▸ **EXCERPTED TEXT**
=-=-=-=-=
Briefly: In our opinion, full (200% of the regular size of the position) speculative short positions in gold, silver and mining stocks are justified from the risk/reward perspective at the moment of publishing this alert.
The bearish case for gold continues as fresh new bearish confirmations have just emerged. You have already read about gold’s huge weekly volume, gold stocks’ underperformance and many other factors. Yesterday’s session provides us with even more bearish details. But, there’s one thing that looks promising for gold bulls – the possibility of a big and sharp decline in the stock market. Some expect money coming out of the stock market to flow into precious metals, thus pushing their prices higher. As much as we love gold (and silver even more) as a very long-term investment, in today’s analysis, we dismiss the above stock-based hope.
However, before we move to the above discussion, let’s check yesterday’s price performance (charts courtesy of http://stockcharts.com). Like it was the case yesterday, we’ll start with the HUI Index.
In yesterday’s alert, we wrote the following on the above chart:
Gold miners broke below almost all important nearby levels that could be broken. The level that was not clearly broken is the rising, medium-term support/resistance line based on the December 2016 an July 2017 lows. It was broken by just a little, so it’s not fully bearish, but practically everything else about the above chart is, so the implications are still very bearish.
Based on yesterday’s closing price, the mentioned line was indeed broken in a clear way. The bearish implications of the above chart just got even more bearish.
In yesterday’s alert, we also emphasized that it was not the decline in gold stocks by itself that was so bearish. It’s the gold stocks’ relationship with gold that’s important.
Both of the above charts show that the underperformance of gold stocks is clearly underway. While gold closed yesterday’s session relatively nearby to the previous closing prices, the HUI Index once again closed visibly lower.
Consequently, we see another sizable move lower in the HUI to gold ratio. The implications are bearish.
In yesterday’s alert, we wrote the following on silver:
In the recent past we wrote about 2 specific signals related to the very high volume levels. Both of them had bearish implications and it seems that we are beginning to see the results of these signals.
The Stochastic indicator just flashed a small sell signal, suggesting that that this is indeed just the beginning.
By the way, if you’ve been wondering what we based our stop-loss for silver on – it was the possibility of silver repeating the April 2017 topping pattern. Back then the breakout was small and it didn’t change the overall outlook. Moreover, it’s important to be aware that silver tends to “fake out” instead of breaking out quite often. It seems that silver has indeed repeated the “fakeout top” scenario. Naturally, the implications are bearish.
The above remains up-to-date except for the comments on the Stochastic indicator. Today, the sell signal is no longer small – it’s clearly visible. The thing that we would like to add today is the shape of yesterday’s session. Silver tried to move higher, but failed to do so, even despite a small move lower in the USD Index. That’s yet another sign of weakness.
Is gold’s short-term picture just as bearish?
=-=-=-=-=
▸ **MATERIAL PROVIDED**
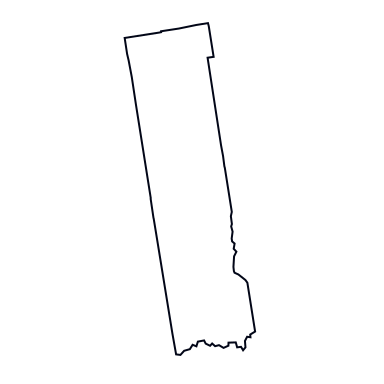 outline of Lewis, Washington, United States of America, rotated 81°
{"feature_id": "52423323B14198169594786", "entity_name": "Lewis", "entity_type": "district", "adm_level": 2, "iso_a3": "USA", "parent_name": "United States of America", "parent_adm1": "Washington", "projection": "natural_earth1", "projection_center": [-122.076, 46.588], "detail": "fine", "context": "isolated", "style": "outline", "palette": "ink", "viewbox_px": 384, "rotation_deg": 81, "n_neighbors": 0, "source": "geoboundaries", "source_scale": "gbopen_adm2", "svg_char_len": 967}
<svg xmlns="http://www.w3.org/2000/svg" viewBox="0 0 384 384"><g transform="rotate(81 192 192)"><path d="M217.9,155.8L173.3,155.8L171.7,156.0L161.4,155.7L150.6,156.0L61.8,155.6L61.9,149.5L30.9,149.5L27.7,149.8L27.7,161.7L28.5,179.4L28.4,197.4L29.3,197.5L29.4,199.5L29.3,234.4L45.5,234.5L52.2,234.0L69.1,233.5L96.9,233.7L191.6,233.7L192.1,233.9L211.6,234.1L212.3,234.0L232.3,233.9L328.9,233.5L349.9,233.1L351.1,228.9L347.6,224.6L346.9,218.7L343.0,215.3L345.1,211.8L340.7,209.6L340.5,203.3L343.9,202.2L346.7,198.2L344.8,195.8L347.9,193.3L347.5,189.3L350.9,185.2L349.5,180.1L346.5,179.5L347.4,172.3L352.5,171.7L352.6,167.8L356.3,166.3L353.8,163.5L347.4,163.0L343.6,160.2L344.6,157.0L341.9,156.8L339.7,151.5L290.3,151.5L287.3,153.0L280.7,159.1L278.4,162.6L276.7,163.0L272.5,162.8L262.1,160.5L257.9,157.5L254.6,159.7L249.6,158.0L247.1,160.1L244.2,160.1L237.5,158.1L232.1,158.7L229.9,157.6L222.0,157.4L217.9,155.8Z" fill="none" stroke="#020617" stroke-width="2"/></g></svg>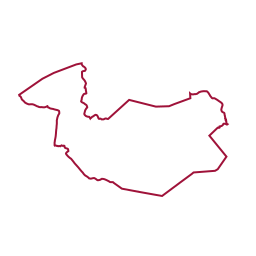 Pespire, Choluteca, Honduras (Albers equal-area conic projection), rotated 346°
{"feature_id": "27666195B26352137717049", "entity_name": "Pespire", "entity_type": "district", "adm_level": 2, "iso_a3": "HND", "parent_name": "Honduras", "parent_adm1": "Choluteca", "projection": "albers", "projection_center": [-87.341, 13.59], "detail": "fine", "context": "isolated", "style": "outline", "palette": "rose", "viewbox_px": 256, "rotation_deg": 346, "n_neighbors": 0, "source": "geoboundaries", "source_scale": "gbopen_adm2", "svg_char_len": 5318}
<svg xmlns="http://www.w3.org/2000/svg" viewBox="0 0 256 256"><g transform="rotate(346 128 128)"><path d="M202.1,190.6L205.1,189.7L216.6,179.6L205.1,155.1L215.1,149.4L215.5,149.6L216.2,149.8L216.5,149.8L216.8,149.8L217.0,149.7L217.0,149.2L216.9,148.9L217.0,148.7L217.5,148.6L218.9,148.7L219.3,148.7L219.5,148.6L220.2,148.3L220.9,147.9L221.1,147.7L221.4,147.2L221.6,147.1L221.8,147.0L222.0,147.0L223.5,147.5L224.3,148.2L224.8,148.6L225.0,148.6L225.3,148.5L225.5,148.4L225.3,148.2L225.1,148.0L224.9,147.8L224.7,147.5L224.9,145.6L225.0,145.1L225.0,144.9L225.0,144.7L224.9,144.6L224.7,144.6L224.6,144.2L224.7,143.9L224.9,143.8L225.1,143.7L225.2,143.3L225.1,143.2L224.9,143.0L224.6,142.7L224.5,142.3L224.8,141.8L224.9,141.5L224.9,141.1L224.8,140.7L225.0,139.6L224.9,139.2L225.0,137.8L225.1,137.4L225.1,137.0L225.0,136.8L224.9,136.5L223.6,135.4L223.2,134.9L223.1,134.6L223.0,134.3L223.0,133.8L222.9,133.4L223.0,132.9L223.0,132.6L223.9,130.9L224.7,129.7L225.0,129.2L225.2,128.9L225.3,128.4L225.4,128.0L225.3,127.6L225.3,127.2L225.0,126.7L224.8,126.2L223.7,124.9L222.5,123.6L221.6,122.5L219.6,120.5L219.1,120.1L218.7,119.9L217.3,119.7L217.1,119.6L216.9,119.4L216.6,119.0L216.2,118.1L215.8,117.3L215.5,116.6L215.3,115.7L215.0,114.9L214.7,113.8L214.3,112.9L214.1,112.5L213.7,111.9L213.5,111.7L213.3,111.4L213.0,111.3L212.6,111.2L209.8,110.5L208.9,110.4L207.7,110.3L206.6,110.4L205.4,110.5L205.1,110.8L204.7,110.9L203.8,111.3L203.3,111.5L202.9,111.5L201.8,111.5L201.1,111.3L200.6,111.2L199.8,111.2L199.2,111.1L198.2,110.8L197.8,110.6L197.3,110.3L196.8,109.8L196.6,109.5L195.7,114.2L178.8,116.0L173.1,116.8L160.2,114.0L135.9,101.0L110.9,114.4L110.5,114.3L110.2,114.2L109.1,113.5L108.8,113.4L108.6,113.4L108.2,113.3L107.8,113.4L106.9,113.6L106.4,113.7L105.7,113.5L104.9,113.4L104.4,113.2L103.9,112.5L103.4,112.2L103.2,112.1L102.8,112.1L102.4,112.2L102.2,112.2L101.9,111.9L101.7,111.5L101.6,110.6L101.4,109.3L101.1,108.5L100.9,108.1L100.6,107.8L100.2,107.6L99.8,107.4L99.6,107.4L99.4,107.4L99.0,107.5L98.6,107.6L98.1,107.8L97.7,108.0L97.0,108.3L96.5,108.3L96.0,108.5L95.7,108.6L94.6,109.3L94.0,109.4L93.9,109.4L93.7,109.6L93.4,108.5L93.2,108.1L93.1,107.8L92.9,107.7L92.7,107.7L91.3,107.1L90.2,106.3L89.9,106.0L89.5,105.3L89.2,104.9L89.1,104.5L89.0,104.0L89.0,103.7L90.5,100.9L90.8,100.4L91.3,99.9L92.4,98.8L93.0,98.5L93.4,98.1L93.5,98.0L93.5,97.9L93.4,96.5L93.3,96.0L93.0,95.4L92.7,95.1L92.0,94.4L91.6,93.7L91.2,93.3L91.0,93.1L90.4,92.6L89.3,91.6L89.2,91.4L89.1,91.2L89.0,90.8L89.1,90.7L89.3,90.2L89.9,89.3L90.2,88.4L90.5,87.7L90.8,87.1L91.2,86.6L91.6,86.1L92.2,85.4L92.7,85.0L93.1,84.6L93.5,84.4L93.8,84.3L94.2,84.3L95.4,84.5L95.6,84.4L95.8,84.3L96.0,84.2L96.2,82.2L96.2,81.3L96.4,80.5L96.4,79.7L96.5,79.2L96.4,79.1L96.3,78.9L96.0,78.5L95.8,78.3L95.7,78.3L95.7,78.2L95.9,77.7L97.5,75.4L98.0,74.6L98.0,74.4L97.9,73.7L97.7,72.5L97.5,71.8L97.3,71.2L96.6,69.8L96.1,68.9L96.0,68.4L95.8,67.9L95.8,67.5L95.9,67.0L96.0,66.6L96.3,65.2L96.7,63.3L96.9,62.5L97.0,62.3L97.2,62.2L97.5,62.1L98.0,62.0L98.5,62.0L99.5,62.1L100.1,62.1L100.3,61.9L100.9,61.3L101.2,60.9L101.3,60.7L101.3,60.3L101.2,59.7L101.0,59.2L100.3,58.1L99.8,57.6L99.4,57.3L98.7,55.8L98.5,55.0L98.7,54.0L93.2,53.8L69.4,56.6L56.9,59.5L30.4,69.5L30.5,70.6L30.9,70.9L31.1,71.2L31.4,71.6L31.5,71.9L31.7,72.8L31.9,74.5L32.0,74.7L32.1,74.9L33.2,76.5L33.7,77.3L34.0,78.0L34.3,78.5L34.6,78.8L35.0,79.1L35.3,79.5L37.2,80.9L37.7,81.1L40.6,81.7L41.1,81.9L41.5,82.1L42.6,82.8L45.3,85.1L46.1,85.5L46.6,86.0L47.2,86.3L48.0,86.6L48.8,86.7L51.3,87.6L51.9,87.7L52.5,87.7L53.3,87.7L54.3,87.5L54.9,87.3L55.1,87.3L55.3,88.2L55.4,88.6L55.6,88.8L56.4,89.3L56.6,89.6L56.9,89.9L57.5,90.3L58.3,90.7L59.2,91.1L60.1,91.5L61.0,92.1L63.9,93.6L64.8,94.3L65.1,94.6L65.2,94.9L65.2,95.3L65.0,96.7L64.8,97.3L64.7,97.4L63.4,98.7L63.0,99.3L62.8,99.6L62.6,100.0L62.3,100.3L62.1,100.6L61.7,101.5L61.0,102.9L60.7,103.6L60.5,104.6L60.3,105.4L60.1,106.1L60.0,106.6L59.3,108.5L58.5,111.0L58.1,111.9L57.1,114.8L56.7,116.1L55.8,118.6L55.1,120.2L54.0,122.5L53.7,123.4L53.3,124.2L52.8,126.2L52.6,126.8L52.6,127.0L52.7,127.4L53.0,127.4L53.4,127.4L53.7,127.5L54.0,127.7L54.2,127.9L54.3,128.0L54.7,128.2L55.2,128.3L55.8,128.8L56.5,128.8L56.8,128.8L57.7,129.2L57.8,129.3L58.0,129.2L58.3,129.1L58.6,129.0L59.1,128.9L59.3,128.8L59.6,129.0L59.9,129.4L60.9,129.6L61.5,129.6L61.9,129.9L62.0,130.1L61.9,130.5L61.8,130.8L61.9,131.1L62.1,131.5L62.1,131.9L62.2,132.1L62.3,132.2L63.2,132.8L64.1,133.3L64.4,133.6L64.6,133.8L64.7,134.1L64.7,134.3L64.6,135.6L64.5,135.8L64.5,136.0L64.3,136.1L63.2,136.5L62.2,137.1L61.9,137.4L61.7,137.7L61.6,137.9L61.7,138.3L61.9,138.9L62.7,140.5L63.1,141.2L63.5,141.8L64.6,143.3L65.1,143.8L65.4,144.2L66.6,146.8L67.0,147.7L67.3,148.4L67.7,149.4L70.2,154.1L71.0,155.8L71.7,157.3L72.2,158.3L72.6,159.1L73.2,160.1L73.7,161.3L74.0,162.1L74.3,162.6L74.9,163.6L76.5,165.2L77.7,166.7L77.8,166.9L77.9,167.2L78.0,167.4L79.2,168.0L79.5,168.1L80.0,168.2L81.9,168.2L82.6,168.3L83.1,168.4L83.3,168.6L83.6,168.8L84.3,169.5L85.6,171.1L85.9,171.3L86.3,171.4L86.9,171.5L88.0,171.5L88.6,171.5L89.0,171.4L89.7,171.1L90.2,171.1L90.4,171.0L91.0,171.2L91.8,171.5L92.4,171.8L93.2,172.3L94.5,173.3L96.5,175.0L97.1,175.7L97.4,176.0L97.7,176.2L100.0,176.8L100.5,177.1L100.7,177.4L100.8,177.7L107.4,185.4L124.7,193.3L144.6,202.2L165.9,193.3L178.8,188.0L180.8,187.0L202.1,190.6Z" fill="none" stroke="#9f1239" stroke-width="2"/></g></svg>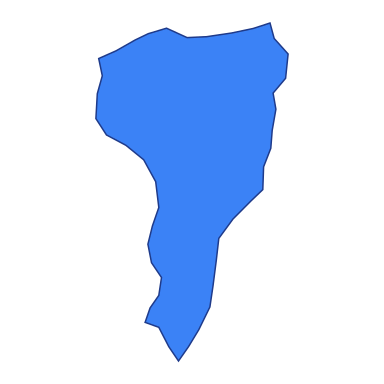 Poá, São Paulo, Brazil
{"feature_id": "56859067B52445004777120", "entity_name": "Poá", "entity_type": "district", "adm_level": 2, "iso_a3": "BRA", "parent_name": "Brazil", "parent_adm1": "São Paulo", "projection": "albers", "projection_center": [-46.347, -23.539], "detail": "fine", "context": "isolated", "style": "filled", "palette": "blue", "viewbox_px": 384, "rotation_deg": 0, "n_neighbors": 0, "source": "geoboundaries", "source_scale": "gbopen_adm2", "svg_char_len": 665}
<svg xmlns="http://www.w3.org/2000/svg" viewBox="0 0 384 384"><path d="M178.5,361.0L188.5,346.7L198.8,329.7L209.9,307.0L213.0,286.0L216.3,260.3L218.8,238.4L233.0,219.0L250.8,201.1L262.8,189.6L263.6,166.8L270.8,148.3L272.2,130.4L275.9,109.2L273.1,93.1L285.6,78.3L288.1,54.0L274.2,38.5L270.0,23.0L253.1,28.5L231.6,33.0L206.6,36.7L187.1,37.6L166.5,28.2L148.2,33.7L135.1,40.0L115.9,50.9L98.7,58.5L102.3,75.8L97.3,93.7L95.9,118.6L106.5,135.0L125.9,145.3L143.7,159.8L155.7,181.7L158.8,207.5L152.4,226.0L147.9,244.2L151.5,262.7L161.5,277.5L158.8,295.4L150.1,307.9L145.1,322.4L158.8,327.3L168.8,346.7L178.5,361.0Z" fill="#3b82f6" stroke="#1e3a8a" stroke-width="1.5"/></svg>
=-=-=-=-=
▸ **REQUIRED TASK**
Answer these from the precious metals alert:
(a) What size of speculative short positions in gold, silver and mining stocks does it call justified?
(b) Which lows is the rising, medium-term support/resistance line for gold miners based on?
(c) What possibility was the stop-loss for silver based on?

▸ **SOLVED EXERCISE**
(a) Full positions, 200% of the regular size of the position.
(b) The December 2016 and July 2017 lows.
(c) The possibility of silver repeating the April 2017 topping pattern.